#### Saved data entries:
#####

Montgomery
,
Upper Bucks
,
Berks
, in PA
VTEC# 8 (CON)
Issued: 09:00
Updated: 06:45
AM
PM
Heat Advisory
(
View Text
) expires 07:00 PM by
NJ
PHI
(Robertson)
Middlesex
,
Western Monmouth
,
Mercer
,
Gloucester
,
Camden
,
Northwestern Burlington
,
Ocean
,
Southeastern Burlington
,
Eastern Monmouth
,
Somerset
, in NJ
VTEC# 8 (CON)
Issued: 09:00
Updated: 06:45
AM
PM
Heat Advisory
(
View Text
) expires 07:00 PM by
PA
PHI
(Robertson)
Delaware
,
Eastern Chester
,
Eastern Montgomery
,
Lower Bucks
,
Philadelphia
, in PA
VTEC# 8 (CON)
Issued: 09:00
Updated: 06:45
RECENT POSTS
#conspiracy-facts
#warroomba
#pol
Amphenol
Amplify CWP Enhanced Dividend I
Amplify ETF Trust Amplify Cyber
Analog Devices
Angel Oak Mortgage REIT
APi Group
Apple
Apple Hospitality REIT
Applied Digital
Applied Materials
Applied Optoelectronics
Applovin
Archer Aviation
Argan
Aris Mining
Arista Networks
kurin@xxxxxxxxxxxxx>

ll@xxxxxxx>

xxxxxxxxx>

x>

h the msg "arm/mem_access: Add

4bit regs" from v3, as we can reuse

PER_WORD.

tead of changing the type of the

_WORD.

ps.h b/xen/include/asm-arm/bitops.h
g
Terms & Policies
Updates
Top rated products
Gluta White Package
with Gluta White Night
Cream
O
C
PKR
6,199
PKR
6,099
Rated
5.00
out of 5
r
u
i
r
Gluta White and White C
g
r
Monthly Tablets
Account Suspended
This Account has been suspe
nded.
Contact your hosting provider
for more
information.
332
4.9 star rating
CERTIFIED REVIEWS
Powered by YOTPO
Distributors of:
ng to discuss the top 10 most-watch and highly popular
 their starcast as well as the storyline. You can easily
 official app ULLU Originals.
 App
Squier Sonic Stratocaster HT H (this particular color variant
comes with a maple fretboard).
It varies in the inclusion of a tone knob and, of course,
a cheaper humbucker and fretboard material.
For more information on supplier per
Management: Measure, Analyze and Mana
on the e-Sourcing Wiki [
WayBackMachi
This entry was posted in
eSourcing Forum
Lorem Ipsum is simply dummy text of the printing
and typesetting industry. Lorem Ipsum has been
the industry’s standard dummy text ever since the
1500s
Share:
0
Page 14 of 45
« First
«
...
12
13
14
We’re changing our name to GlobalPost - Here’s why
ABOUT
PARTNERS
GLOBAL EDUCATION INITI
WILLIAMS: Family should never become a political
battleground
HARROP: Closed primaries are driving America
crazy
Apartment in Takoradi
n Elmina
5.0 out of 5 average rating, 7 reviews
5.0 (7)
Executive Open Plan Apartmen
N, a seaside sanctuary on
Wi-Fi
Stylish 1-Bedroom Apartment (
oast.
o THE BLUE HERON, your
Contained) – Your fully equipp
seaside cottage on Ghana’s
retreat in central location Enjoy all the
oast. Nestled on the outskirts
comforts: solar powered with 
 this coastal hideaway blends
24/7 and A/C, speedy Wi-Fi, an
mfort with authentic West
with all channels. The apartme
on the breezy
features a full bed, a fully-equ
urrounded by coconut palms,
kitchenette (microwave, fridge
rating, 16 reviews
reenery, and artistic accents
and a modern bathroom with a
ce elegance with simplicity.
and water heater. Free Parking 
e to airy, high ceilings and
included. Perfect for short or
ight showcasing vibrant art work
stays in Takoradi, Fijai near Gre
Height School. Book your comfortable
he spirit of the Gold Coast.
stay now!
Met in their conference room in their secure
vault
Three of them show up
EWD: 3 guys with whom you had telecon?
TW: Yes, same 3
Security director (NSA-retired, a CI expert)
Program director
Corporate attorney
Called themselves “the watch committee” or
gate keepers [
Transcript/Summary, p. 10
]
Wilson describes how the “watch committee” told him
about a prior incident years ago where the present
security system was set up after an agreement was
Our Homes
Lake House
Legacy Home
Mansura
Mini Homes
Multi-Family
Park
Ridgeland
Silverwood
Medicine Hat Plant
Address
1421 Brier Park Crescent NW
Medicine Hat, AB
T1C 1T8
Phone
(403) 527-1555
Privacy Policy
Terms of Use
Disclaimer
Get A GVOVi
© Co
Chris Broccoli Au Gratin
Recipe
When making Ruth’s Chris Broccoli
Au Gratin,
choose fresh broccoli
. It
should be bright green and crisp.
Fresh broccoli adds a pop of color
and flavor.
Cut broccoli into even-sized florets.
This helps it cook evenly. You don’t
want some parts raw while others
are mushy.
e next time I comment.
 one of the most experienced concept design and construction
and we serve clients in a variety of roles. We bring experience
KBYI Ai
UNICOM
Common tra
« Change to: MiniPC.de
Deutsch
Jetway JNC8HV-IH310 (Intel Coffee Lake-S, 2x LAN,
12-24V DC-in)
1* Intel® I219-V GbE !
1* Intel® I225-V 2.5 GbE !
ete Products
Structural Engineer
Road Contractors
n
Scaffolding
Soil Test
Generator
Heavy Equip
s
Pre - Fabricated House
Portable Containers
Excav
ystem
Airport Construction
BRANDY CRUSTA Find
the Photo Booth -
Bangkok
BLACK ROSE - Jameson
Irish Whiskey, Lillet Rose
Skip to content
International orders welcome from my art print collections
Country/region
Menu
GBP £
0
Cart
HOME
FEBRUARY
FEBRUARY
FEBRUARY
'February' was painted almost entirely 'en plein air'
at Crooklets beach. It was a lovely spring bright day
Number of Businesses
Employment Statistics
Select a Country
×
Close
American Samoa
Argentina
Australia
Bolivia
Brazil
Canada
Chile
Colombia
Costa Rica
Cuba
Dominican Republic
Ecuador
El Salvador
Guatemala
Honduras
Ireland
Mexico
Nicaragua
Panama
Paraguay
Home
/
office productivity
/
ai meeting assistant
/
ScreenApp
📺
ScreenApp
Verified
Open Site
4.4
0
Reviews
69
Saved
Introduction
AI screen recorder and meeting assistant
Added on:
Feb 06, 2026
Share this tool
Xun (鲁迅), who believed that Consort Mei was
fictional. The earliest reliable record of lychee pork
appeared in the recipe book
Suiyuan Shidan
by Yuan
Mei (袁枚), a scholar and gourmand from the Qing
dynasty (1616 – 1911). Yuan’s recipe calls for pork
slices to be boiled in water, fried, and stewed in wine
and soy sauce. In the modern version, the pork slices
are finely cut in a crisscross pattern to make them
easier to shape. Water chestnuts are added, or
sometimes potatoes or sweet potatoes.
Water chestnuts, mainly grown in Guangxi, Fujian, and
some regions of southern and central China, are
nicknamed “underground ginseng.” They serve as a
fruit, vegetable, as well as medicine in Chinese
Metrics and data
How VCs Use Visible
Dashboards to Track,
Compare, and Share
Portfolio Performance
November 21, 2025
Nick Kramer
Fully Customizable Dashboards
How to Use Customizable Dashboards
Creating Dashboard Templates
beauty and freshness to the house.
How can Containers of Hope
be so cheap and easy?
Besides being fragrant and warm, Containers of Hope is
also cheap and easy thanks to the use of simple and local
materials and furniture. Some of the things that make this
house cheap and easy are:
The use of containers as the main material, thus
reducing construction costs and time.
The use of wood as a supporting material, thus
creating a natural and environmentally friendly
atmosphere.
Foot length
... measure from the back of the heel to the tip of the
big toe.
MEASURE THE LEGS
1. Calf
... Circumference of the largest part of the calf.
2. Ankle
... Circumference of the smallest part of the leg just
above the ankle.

#####

#### What the task requires:
Copy all of the entries above exactly as shown.

#### Exercise response:
Montgomery
,
Upper Bucks
,
Berks
, in PA
VTEC# 8 (CON)
Issued: 09:00
Updated: 06:45
AM
PM
Heat Advisory
(
View Text
) expires 07:00 PM by
NJ
PHI
(Robertson)
Middlesex
,
Western Monmouth
,
Mercer
,
Gloucester
,
Camden
,
Northwestern Burlington
,
Ocean
,
Southeastern Burlington
,
Eastern Monmouth
,
Somerset
, in NJ
VTEC# 8 (CON)
Issued: 09:00
Updated: 06:45
AM
PM
Heat Advisory
(
View Text
) expires 07:00 PM by
PA
PHI
(Robertson)
Delaware
,
Eastern Chester
,
Eastern Montgomery
,
Lower Bucks
,
Philadelphia
, in PA
VTEC# 8 (CON)
Issued: 09:00
Updated: 06:45
RECENT POSTS
#conspiracy-facts
#warroomba
#pol
Amphenol
Amplify CWP Enhanced Dividend I
Amplify ETF Trust Amplify Cyber
Analog Devices
Angel Oak Mortgage REIT
APi Group
Apple
Apple Hospitality REIT
Applied Digital
Applied Materials
Applied Optoelectronics
Applovin
Archer Aviation
Argan
Aris Mining
Arista Networks
kurin@xxxxxxxxxxxxx>

ll@xxxxxxx>

xxxxxxxxx>

x>

h the msg "arm/mem_access: Add

4bit regs" from v3, as we can reuse

PER_WORD.

tead of changing the type of the

_WORD.

ps.h b/xen/include/asm-arm/bitops.h
g
Terms & Policies
Updates
Top rated products
Gluta White Package
with Gluta White Night
Cream
O
C
PKR
6,199
PKR
6,099
Rated
5.00
out of 5
r
u
i
r
Gluta White and White C
g
r
Monthly Tablets
Account Suspended
This Account has been suspe
nded.
Contact your hosting provider
for more
information.
332
4.9 star rating
CERTIFIED REVIEWS
Powered by YOTPO
Distributors of:
ng to discuss the top 10 most-watch and highly popular
 their starcast as well as the storyline. You can easily
 official app ULLU Originals.
 App
Squier Sonic Stratocaster HT H (this particular color variant
comes with a maple fretboard).
It varies in the inclusion of a tone knob and, of course,
a cheaper humbucker and fretboard material.
For more information on supplier per
Management: Measure, Analyze and Mana
on the e-Sourcing Wiki [
WayBackMachi
This entry was posted in
eSourcing Forum
Lorem Ipsum is simply dummy text of the printing
and typesetting industry. Lorem Ipsum has been
the industry’s standard dummy text ever since the
1500s
Share:
0
Page 14 of 45
« First
«
...
12
13
14
We’re changing our name to GlobalPost - Here’s why
ABOUT
PARTNERS
GLOBAL EDUCATION INITI
WILLIAMS: Family should never become a political
battleground
HARROP: Closed primaries are driving America
crazy
Apartment in Takoradi
n Elmina
5.0 out of 5 average rating, 7 reviews
5.0 (7)
Executive Open Plan Apartmen
N, a seaside sanctuary on
Wi-Fi
Stylish 1-Bedroom Apartment (
oast.
o THE BLUE HERON, your
Contained) – Your fully equipp
seaside cottage on Ghana’s
retreat in central location Enjoy all the
oast. Nestled on the outskirts
comforts: solar powered with 
 this coastal hideaway blends
24/7 and A/C, speedy Wi-Fi, an
mfort with authentic West
with all channels. The apartme
on the breezy
features a full bed, a fully-equ
urrounded by coconut palms,
kitchenette (microwave, fridge
rating, 16 reviews
reenery, and artistic accents
and a modern bathroom with a
ce elegance with simplicity.
and water heater. Free Parking 
e to airy, high ceilings and
included. Perfect for short or
ight showcasing vibrant art work
stays in Takoradi, Fijai near Gre
Height School. Book your comfortable
he spirit of the Gold Coast.
stay now!
Met in their conference room in their secure
vault
Three of them show up
EWD: 3 guys with whom you had telecon?
TW: Yes, same 3
Security director (NSA-retired, a CI expert)
Program director
Corporate attorney
Called themselves “the watch committee” or
gate keepers [
Transcript/Summary, p. 10
]
Wilson describes how the “watch committee” told him
about a prior incident years ago where the present
security system was set up after an agreement was
Our Homes
Lake House
Legacy Home
Mansura
Mini Homes
Multi-Family
Park
Ridgeland
Silverwood
Medicine Hat Plant
Address
1421 Brier Park Crescent NW
Medicine Hat, AB
T1C 1T8
Phone
(403) 527-1555
Privacy Policy
Terms of Use
Disclaimer
Get A GVOVi
© Co
Chris Broccoli Au Gratin
Recipe
When making Ruth’s Chris Broccoli
Au Gratin,
choose fresh broccoli
. It
should be bright green and crisp.
Fresh broccoli adds a pop of color
and flavor.
Cut broccoli into even-sized florets.
This helps it cook evenly. You don’t
want some parts raw while others
are mushy.
e next time I comment.
 one of the most experienced concept design and construction
and we serve clients in a variety of roles. We bring experience
KBYI Ai
UNICOM
Common tra
« Change to: MiniPC.de
Deutsch
Jetway JNC8HV-IH310 (Intel Coffee Lake-S, 2x LAN,
12-24V DC-in)
1* Intel® I219-V GbE !
1* Intel® I225-V 2.5 GbE !
ete Products
Structural Engineer
Road Contractors
n
Scaffolding
Soil Test
Generator
Heavy Equip
s
Pre - Fabricated House
Portable Containers
Excav
ystem
Airport Construction
BRANDY CRUSTA Find
the Photo Booth -
Bangkok
BLACK ROSE - Jameson
Irish Whiskey, Lillet Rose
Skip to content
International orders welcome from my art print collections
Country/region
Menu
GBP £
0
Cart
HOME
FEBRUARY
FEBRUARY
FEBRUARY
'February' was painted almost entirely 'en plein air'
at Crooklets beach. It was a lovely spring bright day
Number of Businesses
Employment Statistics
Select a Country
×
Close
American Samoa
Argentina
Australia
Bolivia
Brazil
Canada
Chile
Colombia
Costa Rica
Cuba
Dominican Republic
Ecuador
El Salvador
Guatemala
Honduras
Ireland
Mexico
Nicaragua
Panama
Paraguay
Home
/
office productivity
/
ai meeting assistant
/
ScreenApp
📺
ScreenApp
Verified
Open Site
4.4
0
Reviews
69
Saved
Introduction
AI screen recorder and meeting assistant
Added on:
Feb 06, 2026
Share this tool
Xun (鲁迅), who believed that Consort Mei was
fictional. The earliest reliable record of lychee pork
appeared in the recipe book
Suiyuan Shidan
by Yuan
Mei (袁枚), a scholar and gourmand from the Qing
dynasty (1616 – 1911). Yuan’s recipe calls for pork
slices to be boiled in water, fried, and stewed in wine
and soy sauce. In the modern version, the pork slices
are finely cut in a crisscross pattern to make them
easier to shape. Water chestnuts are added, or
sometimes potatoes or sweet potatoes.
Water chestnuts, mainly grown in Guangxi, Fujian, and
some regions of southern and central China, are
nicknamed “underground ginseng.” They serve as a
fruit, vegetable, as well as medicine in Chinese
Metrics and data
How VCs Use Visible
Dashboards to Track,
Compare, and Share
Portfolio Performance
November 21, 2025
Nick Kramer
Fully Customizable Dashboards
How to Use Customizable Dashboards
Creating Dashboard Templates
beauty and freshness to the house.
How can Containers of Hope
be so cheap and easy?
Besides being fragrant and warm, Containers of Hope is
also cheap and easy thanks to the use of simple and local
materials and furniture. Some of the things that make this
house cheap and easy are:
The use of containers as the main material, thus
reducing construction costs and time.
The use of wood as a supporting material, thus
creating a natural and environmentally friendly
atmosphere.
Foot length
... measure from the back of the heel to the tip of the
big toe.
MEASURE THE LEGS
1. Calf
... Circumference of the largest part of the calf.
2. Ankle
... Circumference of the smallest part of the leg just
above the ankle.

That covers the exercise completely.